Как Агашимолова татарва пригонили со мной на становище, так и гайда на другое, на новое место пошли и уже не выпустили меня.

«Что, — говорят, — тебе там, Иван, с Емгурчеевыми жить, — Емгурчей вор, ты с нами живи, мы тебя с охотой уважать будем и хороших Наташ тебе дадим. Там у тебя всего две Наташи было, а мы тебе больше дадим».

Я отказался.

«На что, — говорю, — мне их больше? мне больше не надо».

«Нет, — говорят, — ты не понимаешь, больше Наташ лучше: они тебе больше Колек нарожают, все тебя тятькой кричать будут».
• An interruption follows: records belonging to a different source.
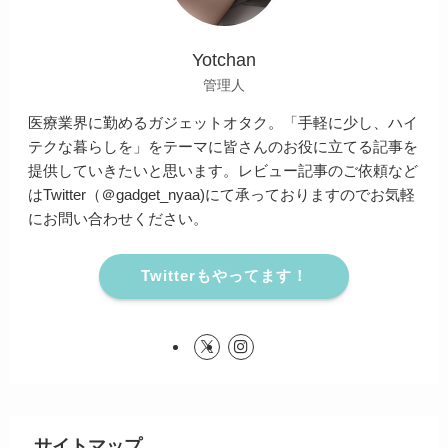
Yotchan
管理人
医療業界に勤めるガジェットオタク。「手軽に少し、ハイ
テクな暮らしを」をテーマに皆さんのお役に立てる記事を
提供していきたいと思います。レビュー記事のご依頼など
はTwitter（＠gadget_nyaa)にて承っておりますのでお気軽
にお問い合わせください。
Twitterもやってます！
サイトマップ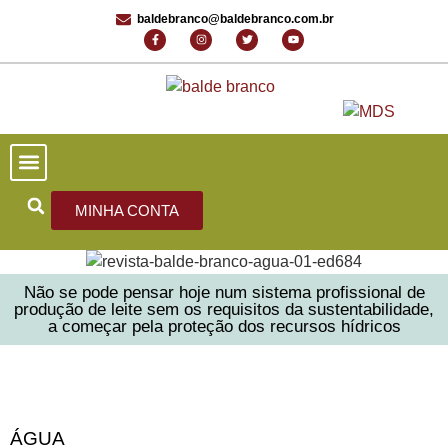
baldebranco@baldebranco.com.br
PORTAL DE NOTÍCIAS
EDIÇÕES ANTERIORES
FALE CONOSCO
MINHA CONTA
Não se pode pensar hoje num sistema profissional de
produção de leite sem os requisitos da sustentabilidade,
a começar pela proteção dos recursos hídricos
ÁGUA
«Ну, — говорю, — легко ли мне обязанность татарчат воспитывать. Кабы их крестить и причащать было кому, другое бы ещё дело, а то что же: сколько я их ни умножу, все они ваши же будут, а не православные, да ещё и обманывать мужиков станут, как вырастут». Так двух жён опять взял, а больше не принял, потому что если много баб, так они хоть и татарки, но ссорятся, поганые, и их надо постоянно учить.

— Ну-с, и что же, любили вы этих ваших новых жён?

— Как-с?

— Этих новых жён своих вы любили?

— Любить?.. Да, то есть вы про это? ничего, одна, что я от Агашимолы принял, была до меня услужлива, так я её ничего… сожалел.